Spinystar is an apt name for this plant of the Cactaceae. The flowers are like bright pink stars atop very spiny little cacti. Another common name for this genus is “beehive cactus,” relating to the short, cylindrical stems – imagine a group of whitish tennis balls with spines. The generic name honours two Mexican botanists named Escobar, and the specific regards the fact that these little cacti bud at the base, creating a little colony of cacti. This genus had previously been part of Mammillaria, a more commonly seen plant, and has been known by the generic name Coryphantha. In Spanish, this life form is called a biznaga. The tepals are brightly coloured, and the flower looks like a ‘typical’ cactus flower, if that can be said without demeaning the beauty of nearly all of them.
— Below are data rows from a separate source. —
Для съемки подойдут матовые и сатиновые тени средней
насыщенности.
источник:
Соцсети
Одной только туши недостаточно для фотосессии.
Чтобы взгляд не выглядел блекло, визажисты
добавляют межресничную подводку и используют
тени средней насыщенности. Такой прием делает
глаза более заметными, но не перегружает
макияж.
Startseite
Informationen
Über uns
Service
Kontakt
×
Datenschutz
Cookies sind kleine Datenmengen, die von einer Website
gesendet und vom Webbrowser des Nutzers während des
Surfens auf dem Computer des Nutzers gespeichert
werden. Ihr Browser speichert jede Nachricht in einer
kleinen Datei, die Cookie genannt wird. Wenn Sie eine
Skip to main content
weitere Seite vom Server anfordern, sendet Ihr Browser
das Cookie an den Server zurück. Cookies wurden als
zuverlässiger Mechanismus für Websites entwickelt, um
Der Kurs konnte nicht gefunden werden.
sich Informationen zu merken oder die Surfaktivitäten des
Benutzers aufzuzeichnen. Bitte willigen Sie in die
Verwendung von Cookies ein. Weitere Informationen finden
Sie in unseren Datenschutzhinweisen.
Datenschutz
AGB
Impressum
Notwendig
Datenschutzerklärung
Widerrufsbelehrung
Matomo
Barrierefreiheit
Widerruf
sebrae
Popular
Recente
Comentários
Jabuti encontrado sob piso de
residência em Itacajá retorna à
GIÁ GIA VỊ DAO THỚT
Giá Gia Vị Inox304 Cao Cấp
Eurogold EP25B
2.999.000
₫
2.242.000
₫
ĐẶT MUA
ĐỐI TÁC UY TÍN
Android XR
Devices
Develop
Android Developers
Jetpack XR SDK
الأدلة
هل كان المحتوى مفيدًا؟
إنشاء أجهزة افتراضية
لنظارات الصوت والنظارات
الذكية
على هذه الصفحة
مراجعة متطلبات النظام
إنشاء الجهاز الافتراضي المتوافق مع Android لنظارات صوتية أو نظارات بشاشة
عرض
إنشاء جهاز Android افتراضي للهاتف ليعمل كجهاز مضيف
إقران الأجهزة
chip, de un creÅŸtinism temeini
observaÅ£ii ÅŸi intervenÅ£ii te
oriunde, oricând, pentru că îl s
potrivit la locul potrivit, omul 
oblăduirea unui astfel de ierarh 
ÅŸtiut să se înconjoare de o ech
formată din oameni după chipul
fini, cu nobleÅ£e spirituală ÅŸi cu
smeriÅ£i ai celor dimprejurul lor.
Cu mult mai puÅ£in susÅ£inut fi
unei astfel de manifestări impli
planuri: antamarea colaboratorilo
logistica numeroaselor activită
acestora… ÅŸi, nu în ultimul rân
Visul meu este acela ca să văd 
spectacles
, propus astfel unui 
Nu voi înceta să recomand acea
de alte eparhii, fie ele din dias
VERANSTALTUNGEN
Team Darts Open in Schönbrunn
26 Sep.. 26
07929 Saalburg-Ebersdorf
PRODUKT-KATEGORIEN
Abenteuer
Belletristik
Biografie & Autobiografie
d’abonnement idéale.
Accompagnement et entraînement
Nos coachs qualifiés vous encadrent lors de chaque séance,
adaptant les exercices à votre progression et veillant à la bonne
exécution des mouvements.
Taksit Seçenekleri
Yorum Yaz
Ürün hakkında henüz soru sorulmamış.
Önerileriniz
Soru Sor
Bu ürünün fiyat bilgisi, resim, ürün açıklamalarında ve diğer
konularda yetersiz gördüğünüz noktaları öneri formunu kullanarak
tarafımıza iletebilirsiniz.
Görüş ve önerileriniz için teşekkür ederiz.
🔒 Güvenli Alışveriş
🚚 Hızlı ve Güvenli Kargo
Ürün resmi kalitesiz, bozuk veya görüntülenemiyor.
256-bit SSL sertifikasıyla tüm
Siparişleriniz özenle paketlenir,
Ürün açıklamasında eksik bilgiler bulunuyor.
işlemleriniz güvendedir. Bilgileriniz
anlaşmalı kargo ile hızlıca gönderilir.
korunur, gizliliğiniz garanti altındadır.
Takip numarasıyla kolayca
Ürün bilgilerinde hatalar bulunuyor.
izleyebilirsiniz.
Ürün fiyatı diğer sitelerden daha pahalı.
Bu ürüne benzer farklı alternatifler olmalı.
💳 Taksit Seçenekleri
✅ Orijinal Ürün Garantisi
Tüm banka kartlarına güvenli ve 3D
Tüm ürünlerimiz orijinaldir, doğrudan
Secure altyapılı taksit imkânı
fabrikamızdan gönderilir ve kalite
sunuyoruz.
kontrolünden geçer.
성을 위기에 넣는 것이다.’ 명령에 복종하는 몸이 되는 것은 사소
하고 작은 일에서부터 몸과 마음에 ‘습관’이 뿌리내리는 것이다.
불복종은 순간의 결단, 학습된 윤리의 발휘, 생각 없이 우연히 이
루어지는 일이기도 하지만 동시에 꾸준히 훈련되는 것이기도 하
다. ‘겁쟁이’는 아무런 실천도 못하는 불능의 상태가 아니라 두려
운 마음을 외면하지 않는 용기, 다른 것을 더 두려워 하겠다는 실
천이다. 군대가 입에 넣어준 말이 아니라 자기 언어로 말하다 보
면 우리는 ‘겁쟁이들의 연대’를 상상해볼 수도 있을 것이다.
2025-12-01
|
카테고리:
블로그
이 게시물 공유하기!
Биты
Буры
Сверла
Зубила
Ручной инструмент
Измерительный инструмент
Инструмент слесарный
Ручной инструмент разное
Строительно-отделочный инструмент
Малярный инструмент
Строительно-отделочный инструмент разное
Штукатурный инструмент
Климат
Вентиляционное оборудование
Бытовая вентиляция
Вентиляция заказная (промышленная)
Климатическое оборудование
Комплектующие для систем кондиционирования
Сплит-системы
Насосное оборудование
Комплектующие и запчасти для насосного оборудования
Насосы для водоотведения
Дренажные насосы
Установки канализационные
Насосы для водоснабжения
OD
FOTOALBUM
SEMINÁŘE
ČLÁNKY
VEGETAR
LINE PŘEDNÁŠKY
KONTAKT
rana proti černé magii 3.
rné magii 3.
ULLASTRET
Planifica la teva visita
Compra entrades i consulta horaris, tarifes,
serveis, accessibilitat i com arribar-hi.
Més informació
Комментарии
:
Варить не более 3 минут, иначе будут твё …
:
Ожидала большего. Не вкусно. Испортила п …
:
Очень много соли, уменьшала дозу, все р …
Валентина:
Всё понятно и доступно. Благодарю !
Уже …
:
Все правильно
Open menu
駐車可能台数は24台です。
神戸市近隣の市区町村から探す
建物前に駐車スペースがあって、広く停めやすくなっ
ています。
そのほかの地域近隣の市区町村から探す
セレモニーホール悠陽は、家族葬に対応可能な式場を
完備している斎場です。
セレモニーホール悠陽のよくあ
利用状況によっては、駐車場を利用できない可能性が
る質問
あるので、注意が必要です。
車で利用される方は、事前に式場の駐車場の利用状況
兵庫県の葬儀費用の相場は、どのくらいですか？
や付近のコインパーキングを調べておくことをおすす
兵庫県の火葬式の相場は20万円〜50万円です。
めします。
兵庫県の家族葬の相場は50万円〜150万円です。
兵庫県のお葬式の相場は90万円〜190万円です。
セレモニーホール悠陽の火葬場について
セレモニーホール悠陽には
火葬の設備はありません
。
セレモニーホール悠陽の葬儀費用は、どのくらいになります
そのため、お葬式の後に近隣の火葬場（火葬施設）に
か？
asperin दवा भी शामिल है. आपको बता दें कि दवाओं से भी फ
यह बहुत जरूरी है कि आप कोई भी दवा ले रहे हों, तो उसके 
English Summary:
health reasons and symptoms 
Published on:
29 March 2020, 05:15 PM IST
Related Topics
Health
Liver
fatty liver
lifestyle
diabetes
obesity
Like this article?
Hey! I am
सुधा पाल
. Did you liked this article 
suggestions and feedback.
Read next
This species contains several different varieties, each of which is governmentally protected as a rare plant. The variety deserti is not that common. It is fortunate to be walking through the Mojave Desert, below the majestic limestone cliffs that make up the northern part of the Spring Mountains, and almost step on the spiny ball that is the stem of this diminutive cactus, with its shy, honey-colored flowers. There is also the variety rosea, which is known from only 20 occurrences in California.

Spinystar has other ethnobotanical uses besides being pilfered from natural settings by horticultural thieves intent upon imprisoning them in their own gardens or selling this wonderful and fragile piece of the natural patrimony of the American people. Native Americans ate the tunas (fruit), and the seeds were used in eye medicine.